LARGE-AREA FIELD EMISSION DIODE FOR SEMICONDUCTOR ANNEALING.

The characteristics of a low energy electron beam generator used for annealing of materials of interest as electron devices and photovoltaic cells are reported. The high voltage pulser is a two-stage Marx circuit which supplies 10-50 kV pulses. A Blumlein line gives the pulses an almost square shape and a length of 50 ns. This short pulse is applied to a field emission diode. Various kinds of cathodes are used. They deliver electron pulses of up to 20 kA. Tungsten needles are used for small-area beams and blade arrays or graphite cathodes for large-area beams. Consequently, the beam diameter can vary from 2 to 120 mm with a good beam homogeneity. The anode is movable to vary the vacuum diode impedance and consequently the current-voltage characteristic of the electron beam. Energy densities varying from 0. 1 to 100 J/cm**2 are obtained on the anode. The anode can be formed by a semiconductor monocrystalline wafer. Authors used crystalline silicon wafers covered by a thin ( approximately equals 100 nm) layer of vacuum deposited near-noble and refractory metals.

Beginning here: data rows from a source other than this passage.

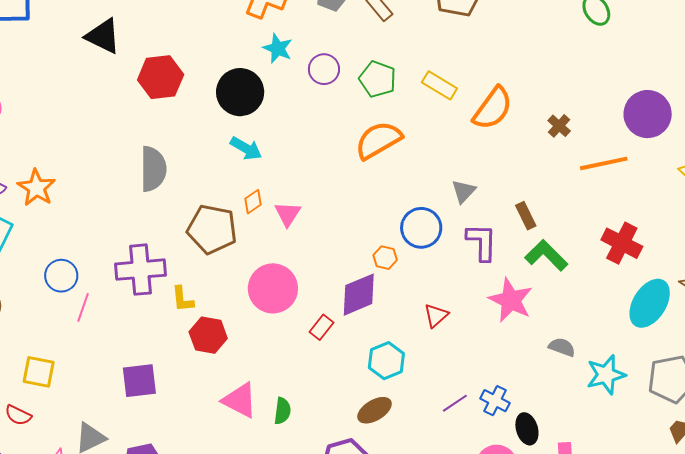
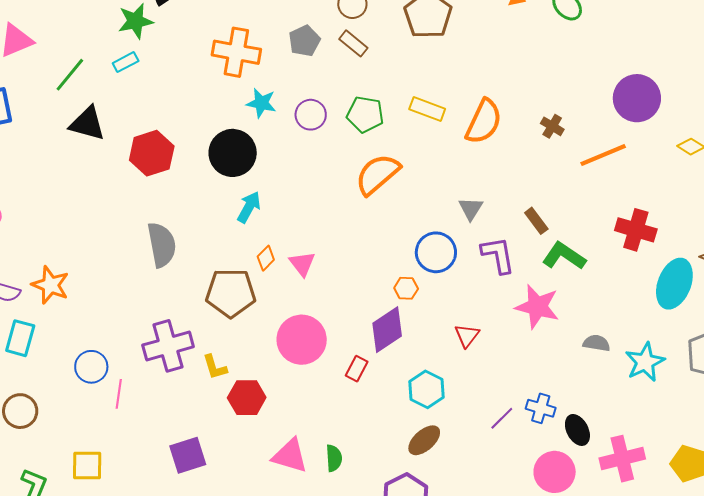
cyan arrow: (246, 148) -> (249, 207), turned -80

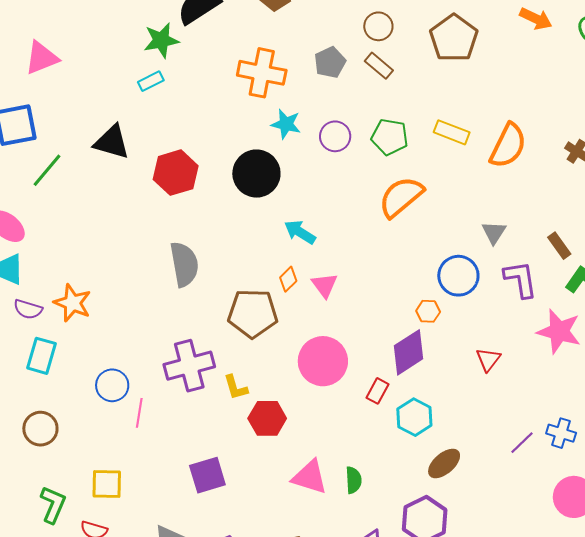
green line: (70, 75) -> (47, 170), moved
cyan arrow: (249, 207) -> (300, 232), moved, turned -88
cyan hexagon: (427, 389) -> (414, 417), moved

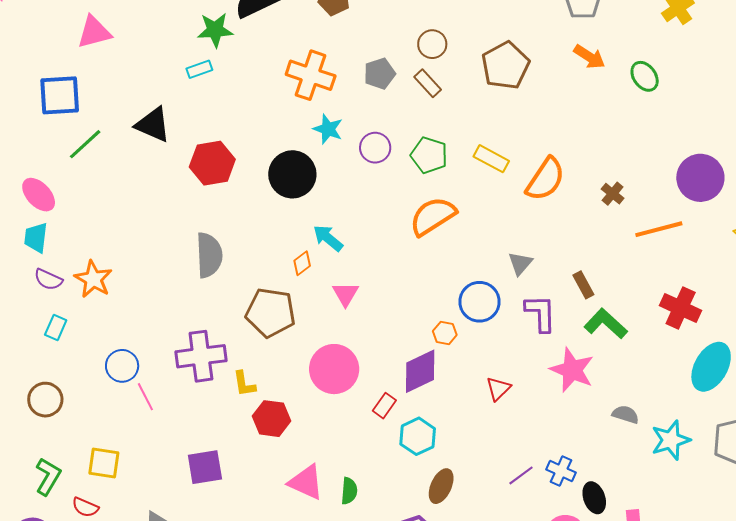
orange diamond: (288, 279) -> (302, 263), moved
cyan rectangle: (41, 356) -> (56, 327), size x0.7
pink line: (139, 413) -> (145, 397), turned -44
brown ellipse: (444, 463) -> (441, 486), turned -32

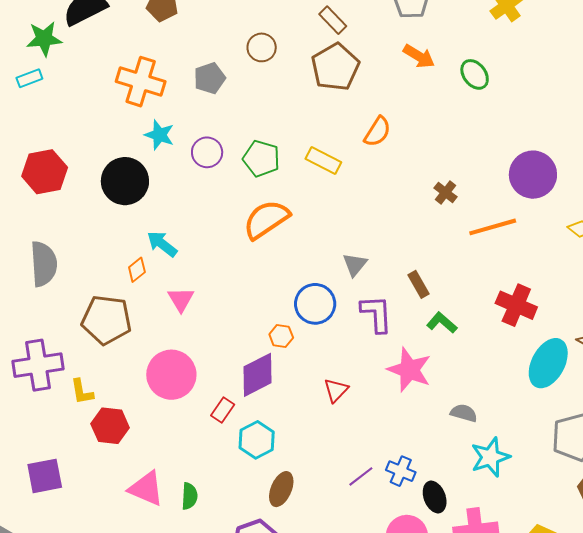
brown rectangle: (428, 83) -> (333, 20), moved
orange semicircle: (545, 179) -> (377, 132), moved, size x0.7
green L-shape: (606, 324) -> (442, 323), size x0.7
cyan star: (671, 440) -> (490, 457), moved

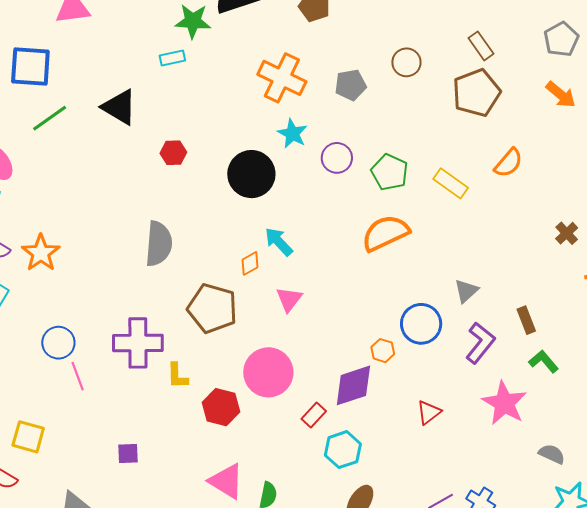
red hexagon: (45, 172) -> (173, 153), size x0.6
purple L-shape: (376, 314) -> (480, 343), turned 33
red hexagon: (110, 426) -> (221, 407), moved
purple square: (45, 476) -> (128, 454), size x0.6

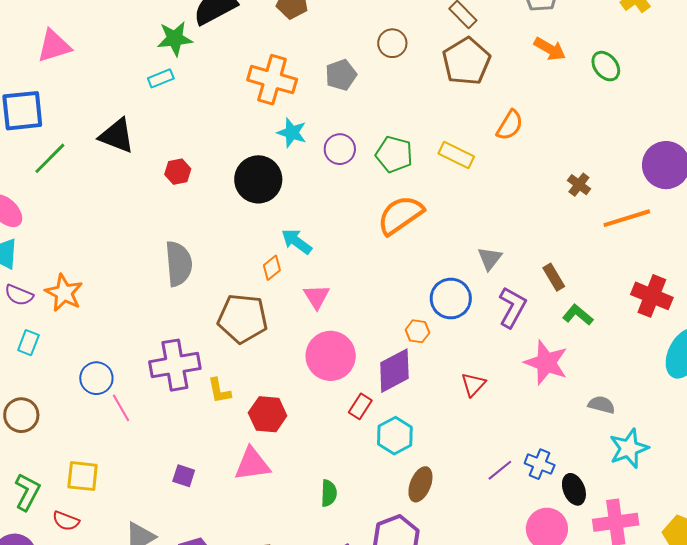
pink circle: (268, 372) -> (331, 356), moved
purple square: (128, 454) -> (184, 476), turned 30
pink triangle: (226, 481) -> (252, 464), moved, turned -30

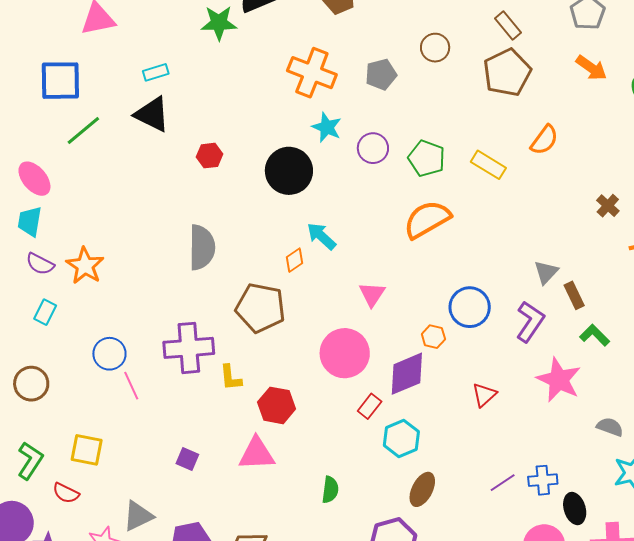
cyan rectangle: (161, 78) -> (156, 72), moved
gray triangle: (490, 258) -> (546, 272), moved
pink triangle: (316, 297) -> (372, 294), moved
blue cross: (540, 464) -> (543, 480), turned -32

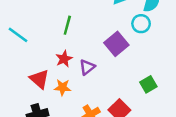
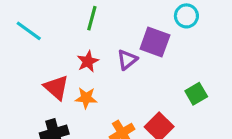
purple square: (116, 44) -> (155, 42), turned -30
purple triangle: (87, 67) -> (127, 60), moved

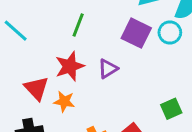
purple square: (155, 42) -> (136, 33), moved
red star: (88, 61) -> (70, 66), size x1.4

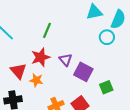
purple square: (136, 33) -> (83, 72), moved
purple triangle: (108, 69) -> (66, 60), turned -40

Under electron beam bombardment with discharge energy densities ranging from 0. 4 to 10 J/cm**2, silicide formation is evident over all the annealed anodes. Metastable compounds are formed because of the fast heating and cooling rates. Silicon monocrystalline wafers, doped with 10**1**4-10**1 5 ions/cm**2 of B or P ions exhibit a complete recovery of their crystalline structure after a single discharge.